» **To do**:
Starting at the line that contains "nose: (119, 153)" in the listing below, write out every line word for word until you have written the line that contains "right back paw: (104, 230)".

» **The records**:

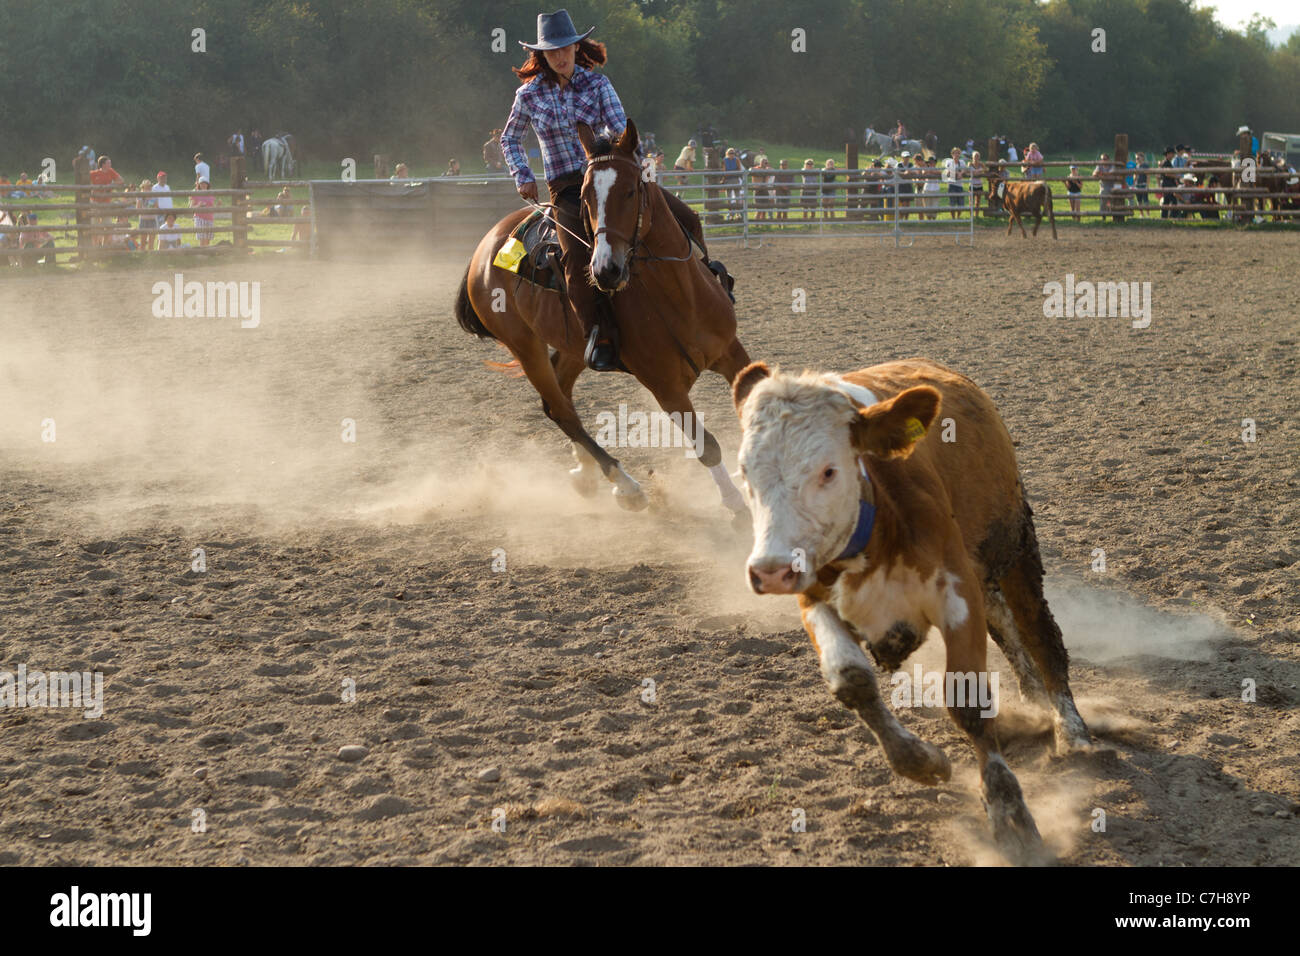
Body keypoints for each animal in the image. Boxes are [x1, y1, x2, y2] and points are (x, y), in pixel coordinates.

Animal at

==

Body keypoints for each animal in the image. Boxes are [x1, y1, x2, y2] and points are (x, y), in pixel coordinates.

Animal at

---

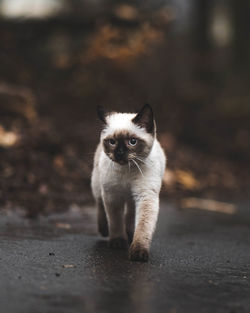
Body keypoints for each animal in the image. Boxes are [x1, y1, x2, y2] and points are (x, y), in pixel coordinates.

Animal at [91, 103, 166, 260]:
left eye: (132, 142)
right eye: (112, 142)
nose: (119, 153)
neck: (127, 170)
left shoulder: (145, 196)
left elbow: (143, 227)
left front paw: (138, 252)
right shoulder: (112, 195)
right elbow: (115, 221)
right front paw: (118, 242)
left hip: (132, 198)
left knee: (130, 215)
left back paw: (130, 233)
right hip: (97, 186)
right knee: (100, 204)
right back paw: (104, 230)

» **Result for this exercise**:
nose: (119, 153)
neck: (127, 170)
left shoulder: (145, 196)
left elbow: (143, 227)
left front paw: (138, 252)
right shoulder: (112, 195)
right elbow: (115, 221)
right front paw: (118, 242)
left hip: (132, 198)
left knee: (130, 215)
left back paw: (130, 233)
right hip: (97, 186)
right knee: (100, 204)
right back paw: (104, 230)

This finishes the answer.